I really like chaining Array.prototype.map, filter and reduce to define a data transformation. Unfortunately, in a recent project that involved large log files, I could no longer get away with looping through my data multiple times...
My goal:
I want to create a function that chains .filter and .map methods by, instead of mapping over an array immediately, composing a function that loops over the data once. I.e.:
const DataTransformation = () => ({
map: fn => (/* ... */),
filter: fn => (/* ... */),
run: arr => (/* ... */)
});
const someTransformation = DataTransformation()
.map(x => x + 1)
.filter(x => x > 3)
.map(x => x / 2);
// returns [ 2, 2.5 ] without creating [ 2, 3, 4, 5] and [4, 5] in between
const myData = someTransformation.run([ 1, 2, 3, 4]);
My attempt:
Inspired by this answer and this blogpost I started writing a Transduce function.
const filterer = pred => reducer => (acc, x) =>
pred(x) ? reducer(acc, x) : acc;
const mapper = map => reducer => (acc, x) =>
reducer(acc, map(x));
const Transduce = (reducer = (acc, x) => (acc.push(x), acc)) => ({
map: map => Transduce(mapper(map)(reducer)),
filter: pred => Transduce(filterer(pred)(reducer)),
run: arr => arr.reduce(reducer, [])
});
The problem:
The problem with the Transduce snippet above, is that it runs “backwards”... The last method I chain is the first to be executed:
const someTransformation = Transduce()
.map(x => x + 1)
.filter(x => x > 3)
.map(x => x / 2);
// Instead of [ 2, 2.5 ] this returns []
// starts with (x / 2) -> [0.5, 1, 1.5, 2]
// then filters (x < 3) -> []
const myData = someTransformation.run([ 1, 2, 3, 4]);
Or, in more abstract terms:
Go from:
Transducer(concat).map(f).map(g) == (acc, x) => concat(acc, f(g(x)))To:
Transducer(concat).map(f).map(g) == (acc, x) => concat(acc, g(f(x)))Which is similar to:
mapper(f) (mapper(g) (concat))
I think I understand why it happens, but I can't figure out how to fix it without changing the “interface” of my function.
The question:
How can I make my Transduce method chain filter and map operations in the correct order?
Notes:
- I'm only just learning about the naming of some of the things I'm trying to do.
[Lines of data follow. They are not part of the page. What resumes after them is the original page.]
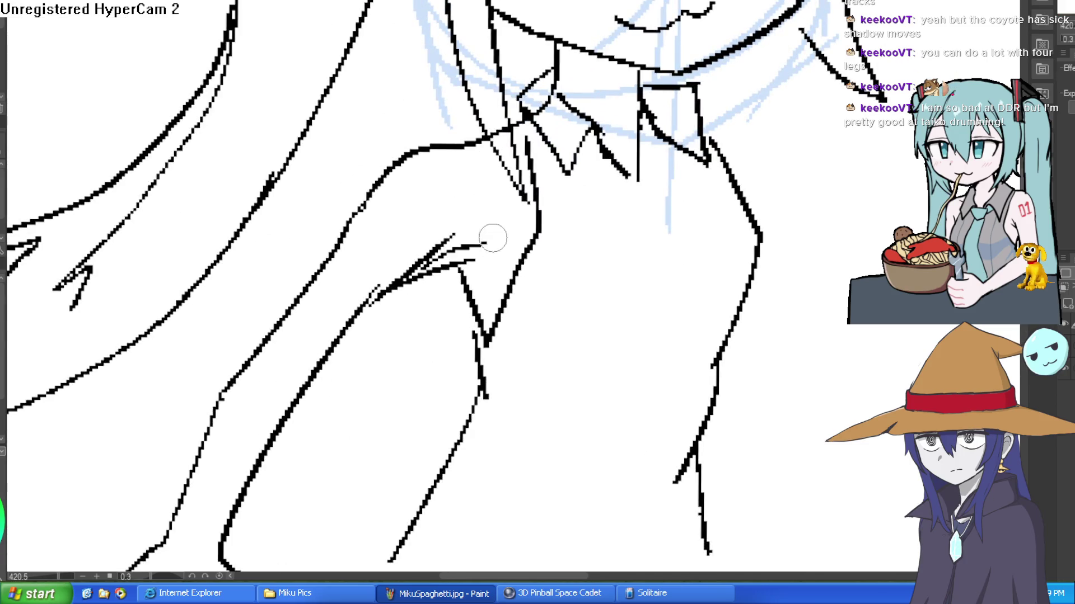
left_click_drag(429, 268, 486, 294)
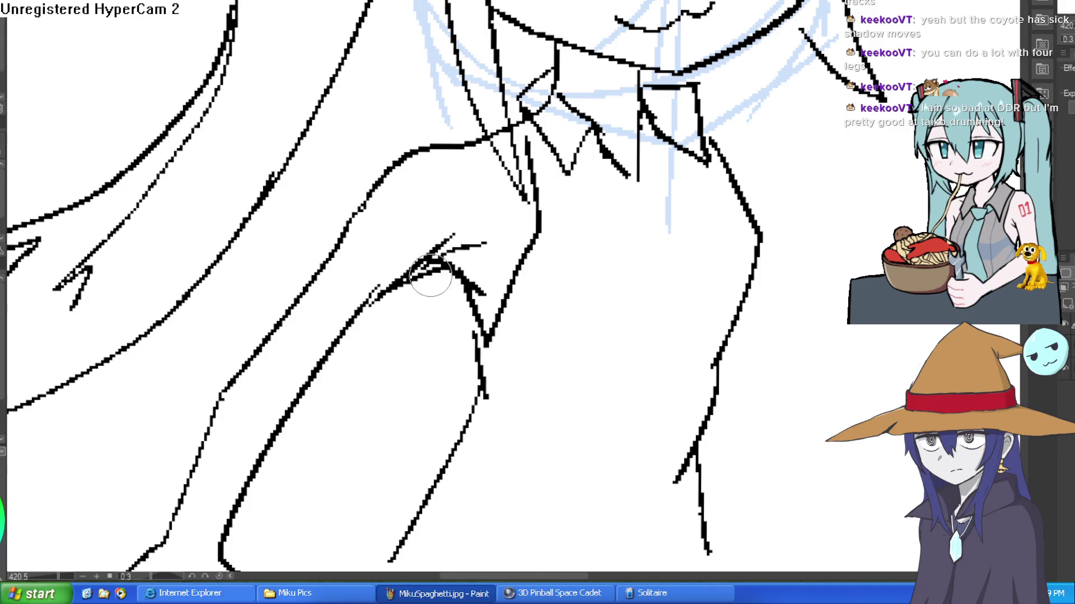
key("ctrl+z")
key("ctrl+z")
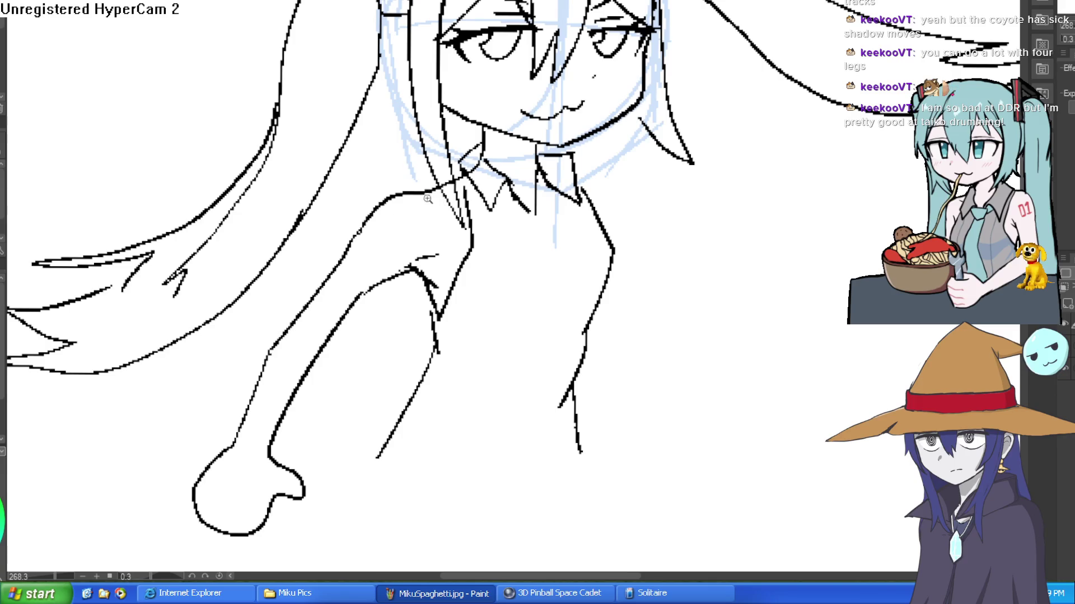
Erase part of the hand's knuckle outline and redraw the knuckle bump.
scroll(439, 196, "up", 3)
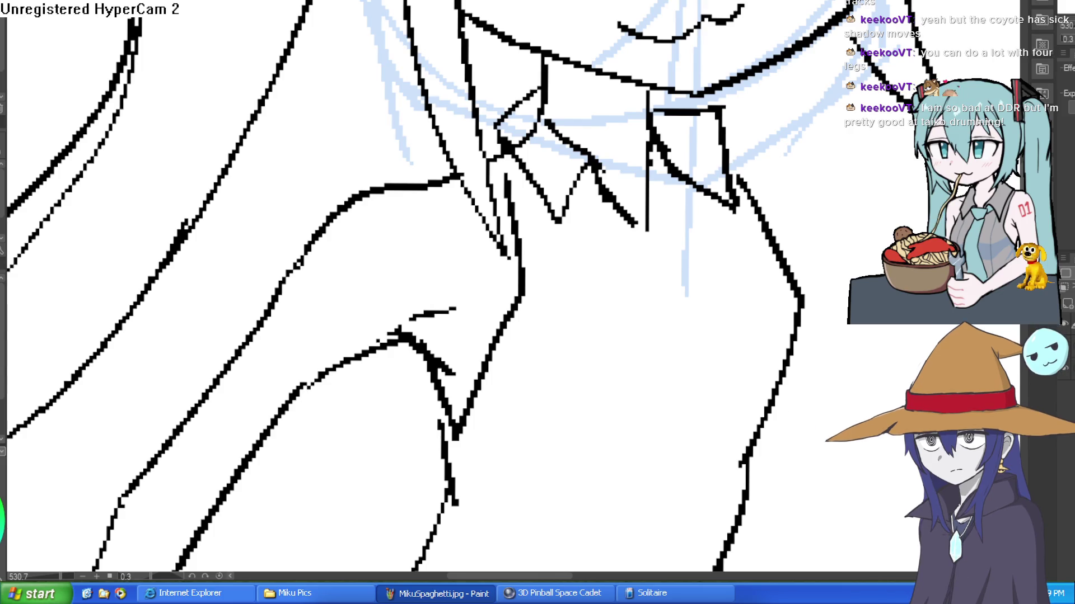
scroll(476, 266, "down", 5)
Please let me know if I've incorrectly used the
Transduceterm or if there are better ways to describe the problem. - I'm aware I can do the same using a nested
forloop:
const push = (acc, x) => (acc.push(x), acc);
const ActionChain = (actions = []) => {
const run = arr =>
arr.reduce((acc, x) => {
for (let i = 0, action; i < actions.length; i += 1) {
action = actions[i];
if (action.type === "FILTER") {
if (action.fn(x)) {
continue;
}
return acc;
} else if (action.type === "MAP") {
x = action.fn(x);
}
}
acc.push(x);
return acc;
}, []);
const addAction = type => fn =>
ActionChain(push(actions, { type, fn }));
return {
map: addAction("MAP"),
filter: addAction("FILTER"),
run
};
};
// Compare to regular chain to check if
// there's a performance gain
// Admittedly, in this example, it's quite small...
const naiveApproach = {
run: arr =>
arr
.map(x => x + 3)
.filter(x => x % 3 === 0)
.map(x => x / 3)
.filter(x => x < 40)
};
const actionChain = ActionChain()
.map(x => x + 3)
.filter(x => x % 3 === 0)
.map(x => x / 3)
.filter(x => x < 40)
const testData = Array.from(Array(100000), (x, i) => i);
console.time("naive");
const result1 = naiveApproach.run(testData);
console.timeEnd("naive");
console.time("chain");
const result2 = actionChain.run(testData);
console.timeEnd("chain");
console.log("equal:", JSON.stringify(result1) === JSON.stringify(result2));
- Here's my attempt in a stack snippet:
const filterer = pred => reducer => (acc, x) =>
pred(x) ? reducer(acc, x) : acc;
const mapper = map => reducer => (acc, x) => reducer(acc, map(x));
const Transduce = (reducer = (acc, x) => (acc.push(x), acc)) => ({
map: map => Transduce(mapper(map)(reducer)),
filter: pred => Transduce(filterer(pred)(reducer)),
run: arr => arr.reduce(reducer, [])
});
const sameDataTransformation = Transduce()
.map(x => x + 5)
.filter(x => x % 2 === 0)
.map(x => x / 2)
.filter(x => x < 4);
// It's backwards:
// [-1, 0, 1, 2, 3]
// [-0.5, 0, 0.5, 1, 1.5]
// [0]
// [5]
console.log(sameDataTransformation.run([-1, 0, 1, 2, 3, 4, 5]));